Effects of atorvastatin therapy on protein oxidation and oxidative DNA damage in hypercholesterolemic rabbits.

Objective: Our aim was to clarify the effects of hypercholesterolemic diet and administeration of atorvastatin on lipid peroxidation, protein oxidation and oxidative DNA damage in male New Zealand white rabbits.
Methods: We determined malondialdehyde (MDA), protein carbonyl (PCO) and total thiol (T-SH) levels in plasma and liver tissue, glutathione (GSH) levels in erythrocyte and liver tissue, and 8-hydroxy-2-deoxyguanosine (8-OHdG) levels in plasma. Twenty rabbits were randomly divided into two groups and fed with a high-cholesterol diet (fortified with 1% cholesterol) for 4 weeks. Such rabbits were subjected to either (Group 1) a high-cholesterol diet non-supplemented with atorvastatin (n=10) or (Group 2) a high-cholesterol diet supplemented with atorvastatin (0.3mg atorvastatin per day/kg body weight) for 4 weeks (n=10). A control group (n=5) (Group 3) was fed a cholesterol free diet for 4 weeks. Colorimetric methods were used to determine the level of the oxidative stress markers, except 8-OHdG, which was measured by ELISA.

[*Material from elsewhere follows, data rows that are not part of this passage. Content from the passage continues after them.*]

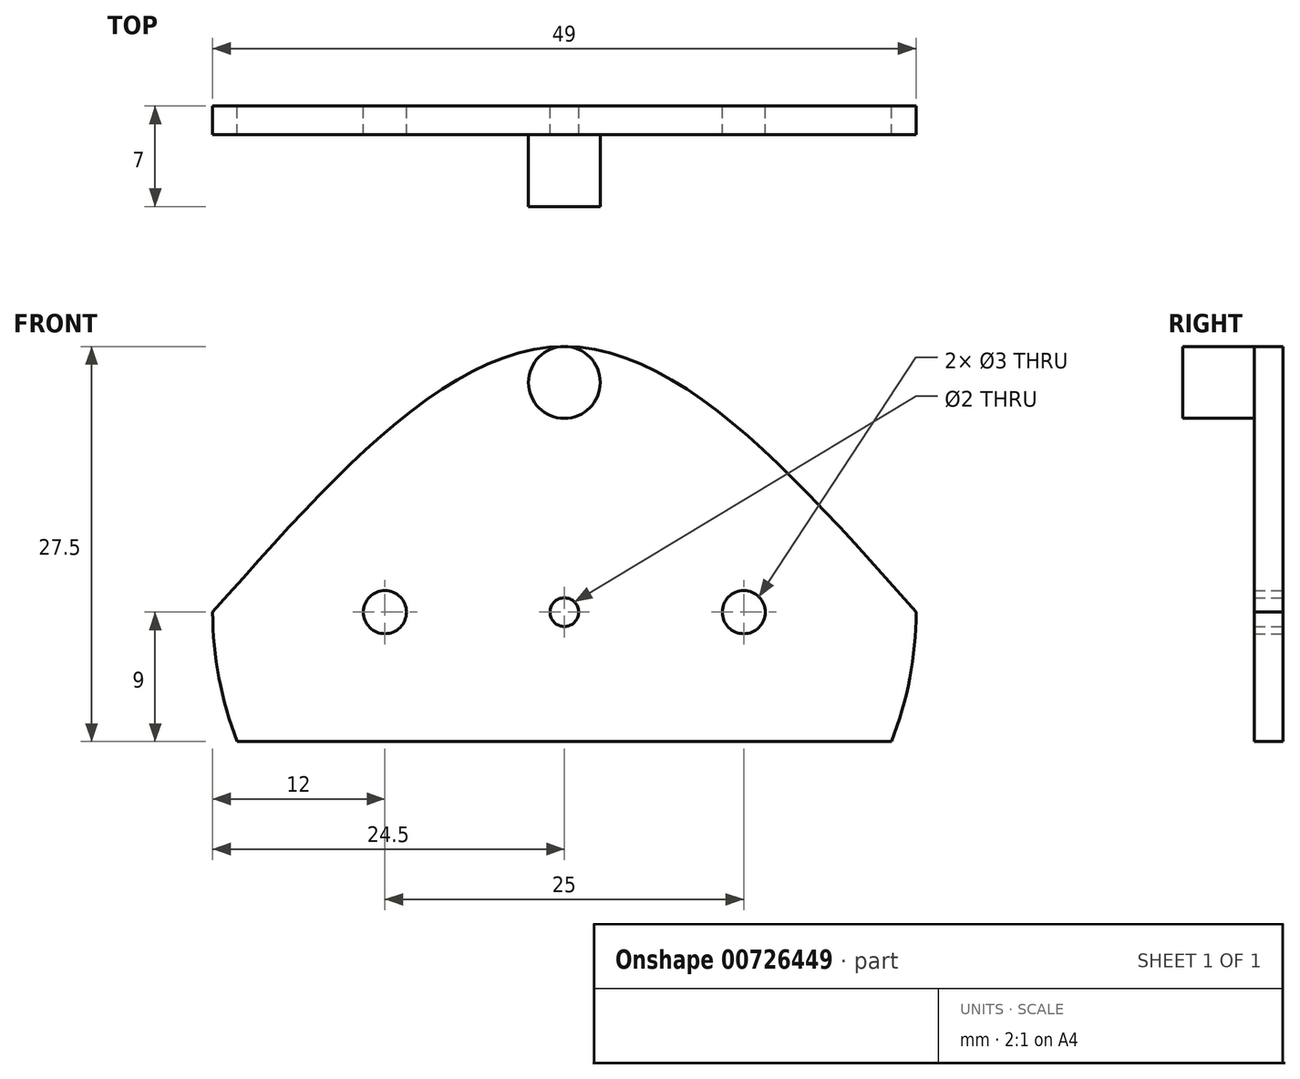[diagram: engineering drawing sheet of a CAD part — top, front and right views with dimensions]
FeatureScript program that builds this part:
annotation { "Feature Type Name" : "Feature", "Feature Type Description" : "" }
export const myFeature = defineFeature(function(context is Context, id is Id, definition is map)
    precondition{}
    {
        {
            var Q0;
            Q0=qCreatedBy(makeId("Front.planeOp"),FACE);
            var sketch = newSketch(context, id + "F0", { "sketchPlane" : qUnion([Q0])});
            skCircle(sketch, "E0", {"center": v(0, 0) * mm, "radius": 24.5 * mm});
            skCircle(sketch, "E1", {"center": v(-12.5, 0) * mm, "radius": 1.5 * mm});
            skCircle(sketch, "E2", {"center": v(12.5, 0) * mm, "radius": 1.5 * mm});
            skLineSegment(sketch, "E3", {"start": v(0, -24.5) * mm, "end": v(0, 0) * mm});
            skCircle(sketch, "E4", {"center": v(0, 0) * mm, "radius": 1 * mm});
            skLineSegment(sketch, "E5", {"start": v(-22.79, -9) * mm, "end": v(22.79, -9) * mm});
            skSolve(sketch);
        }
        {
            var Q0;
            Q0=makeQuery(id+"F0.imprint","IMPRINT",FACE,{"disambiguationData":[TD([[makeQuery(id+"F0.imprint","IMPRINT",EDGE,{"derivedFrom":sQuery(id+"F0.wireOp",EDGE,"E1")}),-1.0]])]});
            extrude(context, id + "F1", {"entities" : qUnion([Q0]), "depth" : 2 * mm, "offsetDistance" : 25 * mm});
        }
        {
            var Q0;
            Q0=makeQuery(id+"F1.opExtrude","CAP_FACE",FACE,{"disambiguationData":[OSD([sQuery(id+"F0.wireOp",EDGE,"E0"),sQuery(id+"F0.wireOp",EDGE,"E1"),sQuery(id+"F0.wireOp",EDGE,"E2"),sQuery(id+"F0.wireOp",EDGE,"E4"),sQuery(id+"F0.wireOp",EDGE,"E5")])],"isStart":false});
            var sketch = newSketch(context, id + "F2", { "sketchPlane" : qUnion([Q0])});
            skCircle(sketch, "E6", {"center": v(0, 16) * mm, "radius": 2.5 * mm});
            skSolve(sketch);
        }
        {
            var Q0;
            Q0=makeQuery(id+"F2.imprint","IMPRINT",FACE,{"disambiguationData":[TD([[makeQuery(id+"F2.imprint","IMPRINT",EDGE,{"derivedFrom":sQuery(id+"F2.wireOp",EDGE,"E6")}),1.0]])]});
            extrude(context, id + "F3", {"entities" : qUnion([Q0]), "operationType" : NewBodyOperationType.ADD, "depth" : 5 * mm, "offsetDistance" : 25 * mm});
        }
        {
            var Q0;
            Q0=makeQuery(id+"F1.opExtrude","CAP_FACE",FACE,{"disambiguationData":[OSD([sQuery(id+"F0.wireOp",EDGE,"E0"),sQuery(id+"F0.wireOp",EDGE,"E1"),sQuery(id+"F0.wireOp",EDGE,"E2"),sQuery(id+"F0.wireOp",EDGE,"E4"),sQuery(id+"F0.wireOp",EDGE,"E5")])],"isStart":false});
            var sketch = newSketch(context, id + "F4", { "sketchPlane" : qUnion([Q0])});
            skFitSpline(sketch, "E7", {"points": [v(-24.5, 0) * mm, v(0, 18.5) * mm, v(24.5, 0) * mm], "startDerivative": vector(49, 55.5) * mm, "endDerivative": vector(49, -55.5) * mm});
            skCircle(sketch, "E8", {"center": v(0, 0) * mm, "radius": 24.5 * mm});
            skSolve(sketch);
        }
        {
            var Q0;
            {var subQ0=sQuery(id+"F4.wireOp",EDGE,"E8");var subQ1=sQuery(id+"F4.wireOp",EDGE,"E7");var subQ2=makeQuery(id+"F4.imprint","INTERSECT",VERTEX,{"disambiguationData":[OD(0.0)],"derivedFrom":[subQ1,subQ0]});Q0=makeQuery(id+"F4.imprint","IMPRINT",FACE,{"disambiguationData":[TD([[makeQuery(id+"F4.imprint","IMPRINT",EDGE,{"disambiguationData":[TD([[subQ2,-1.0]])],"derivedFrom":subQ1}),1.0]])]});}
            extrude(context, id + "F5", {"entities" : qUnion([Q0]), "operationType" : NewBodyOperationType.REMOVE, "oppositeDirection" : true, "depth" : 25 * mm, "offsetDistance" : 25 * mm});
        }
    });
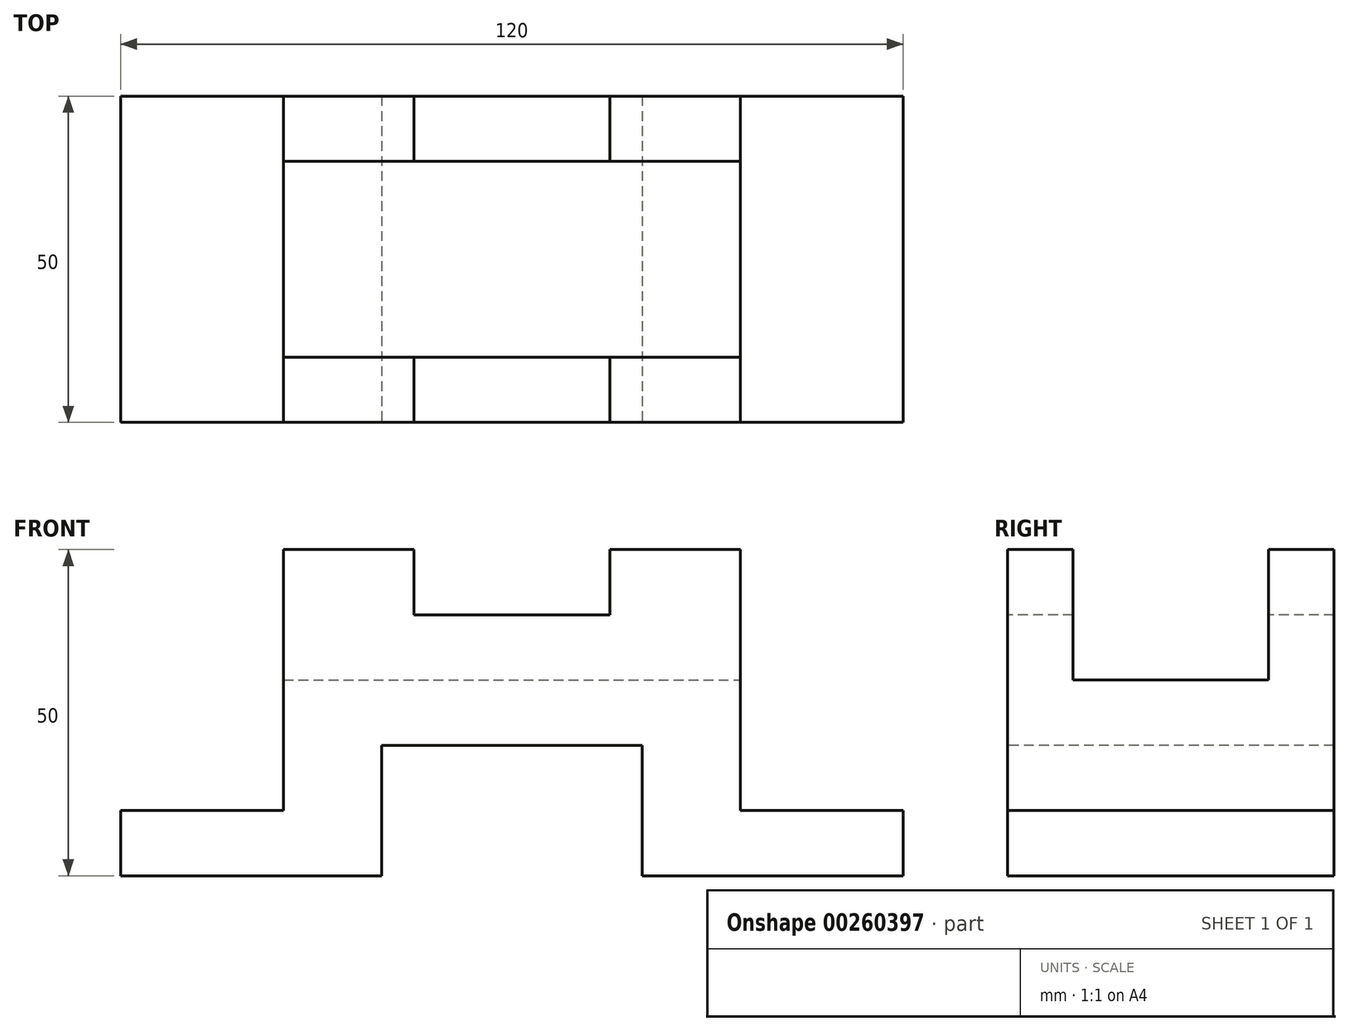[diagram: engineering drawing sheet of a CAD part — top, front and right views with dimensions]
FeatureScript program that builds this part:
annotation { "Feature Type Name" : "Feature", "Feature Type Description" : "" }
export const myFeature = defineFeature(function(context is Context, id is Id, definition is map)
    precondition{}
    {
        {
            assignVariable(context, id + "F0", {"name" : "B", "anyValue" : 50});
        }
        {
            var Q0;
            Q0=qCreatedBy(makeId("Top.planeOp"),FACE);
            var sketch = newSketch(context, id + "F1", { "sketchPlane" : qUnion([Q0])});
            skLineSegment(sketch, "E0.bottom", {"start": v(60, 25) * mm, "end": v(-60, 25) * mm});
            skLineSegment(sketch, "E0.top", {"start": v(60, -25) * mm, "end": v(-60, -25) * mm});
            skLineSegment(sketch, "E0.left", {"start": v(60, 25) * mm, "end": v(60, -25) * mm});
            skLineSegment(sketch, "E0.right", {"start": v(-60, 25) * mm, "end": v(-60, -25) * mm});
            skPoint(sketch, "E0.middle", {"position": v(0, 0) * mm});
            skSolve(sketch);
        }
        {
            var Q0;
            Q0 = qSketchRegion(id + "F1", true);
            extrude(context, id + "F2", {"entities" : qUnion([Q0]), "depth" : (getVariable(context, 'B')) * mm});
        }
        {
            var Q0;
            Q0=makeQuery(id+"F2.opExtrude","SWEPT_FACE",FACE,{"disambiguationData":[OSD([sQuery(id+"F1.wireOp",EDGE,"E0.top")])]});
            var sketch = newSketch(context, id + "F3", { "sketchPlane" : qUnion([Q0])});
            skLineSegment(sketch, "E1.bottom", {"start": v(-20, 20) * mm, "end": v(20, 20) * mm});
            skLineSegment(sketch, "E1.top", {"start": v(-20, -20) * mm, "end": v(20, -20) * mm});
            skLineSegment(sketch, "E1.left", {"start": v(-20, 20) * mm, "end": v(-20, -20) * mm});
            skLineSegment(sketch, "E1.right", {"start": v(20, 20) * mm, "end": v(20, -20) * mm});
            skPoint(sketch, "E1.middle", {"position": v(0, 0) * mm});
            skLineSegment(sketch, "E2.bottom", {"start": v(15, 40) * mm, "end": v(-15, 40) * mm});
            skLineSegment(sketch, "E2.top", {"start": v(15, 60) * mm, "end": v(-15, 60) * mm});
            skLineSegment(sketch, "E2.left", {"start": v(15, 40) * mm, "end": v(15, 60) * mm});
            skLineSegment(sketch, "E2.right", {"start": v(-15, 40) * mm, "end": v(-15, 60) * mm});
            skPoint(sketch, "E2.middle", {"position": v(0, 50) * mm});
            skLineSegment(sketch, "E3.bottom", {"start": v(-60, 50) * mm, "end": v(-35, 50) * mm});
            skLineSegment(sketch, "E3.top", {"start": v(-60, 10) * mm, "end": v(-35, 10) * mm});
            skLineSegment(sketch, "E3.left", {"start": v(-60, 50) * mm, "end": v(-60, 10) * mm});
            skLineSegment(sketch, "E3.right", {"start": v(-35, 50) * mm, "end": v(-35, 10) * mm});
            skLineSegment(sketch, "E4.bottom", {"start": v(60, 50) * mm, "end": v(35, 50) * mm});
            skLineSegment(sketch, "E4.top", {"start": v(60, 10) * mm, "end": v(35, 10) * mm});
            skLineSegment(sketch, "E4.left", {"start": v(60, 50) * mm, "end": v(60, 10) * mm});
            skLineSegment(sketch, "E4.right", {"start": v(35, 50) * mm, "end": v(35, 10) * mm});
            skSolve(sketch);
        }
        {
            var Q0;
            Q0 = qSketchRegion(id + "F3", true);
            extrude(context, id + "F4", {"entities" : qUnion([Q0]), "operationType" : NewBodyOperationType.REMOVE, "oppositeDirection" : true, "depth" : 50 * mm});
        }
        {
            var Q0;
            Q0=makeQuery(id+"F4.boolean.opBoolean","COPY",FACE,{"derivedFrom":makeQuery(id+"F4.opExtrude","SWEPT_FACE",FACE,{"disambiguationData":[OSD([sQuery(id+"F3.wireOp",EDGE,"E4.right")])]})});
            var sketch = newSketch(context, id + "F5", { "sketchPlane" : qUnion([Q0])});
            skLineSegment(sketch, "E5.bottom", {"start": v(-15, 70) * mm, "end": v(15, 70) * mm});
            skLineSegment(sketch, "E5.top", {"start": v(-15, 30) * mm, "end": v(15, 30) * mm});
            skLineSegment(sketch, "E5.left", {"start": v(-15, 70) * mm, "end": v(-15, 30) * mm});
            skLineSegment(sketch, "E5.right", {"start": v(15, 70) * mm, "end": v(15, 30) * mm});
            skPoint(sketch, "E5.middle", {"position": v(0, 50) * mm});
            skSolve(sketch);
        }
        {
            var Q0;
            Q0 = qSketchRegion(id + "F5", true);
            extrude(context, id + "F6", {"entities" : qUnion([Q0]), "operationType" : NewBodyOperationType.REMOVE, "oppositeDirection" : true, "depth" : 70 * mm});
        }
    });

Results: Rabbits were fed with the high-cholesterol diet alone (Group 1) showed higher levels of lipid profile and oxidative protein and DNA damage than compared with dose of the control group (Group 3). Atorvastatin therapy has substantially beneficial effects on oxidative protein and DNA damage in hypercholesterolemic rabbits.
Conclusions: The current findings will, we hope, lead to a new insight into the pathogenesis of atherosclerosis. On the other hand inhibition of protein oxidation and DNA oxidation in the plasma by atorvastatin may be one of the pleiotropic effects of statins, and thus the underlying mechanism needs to be further clarifications.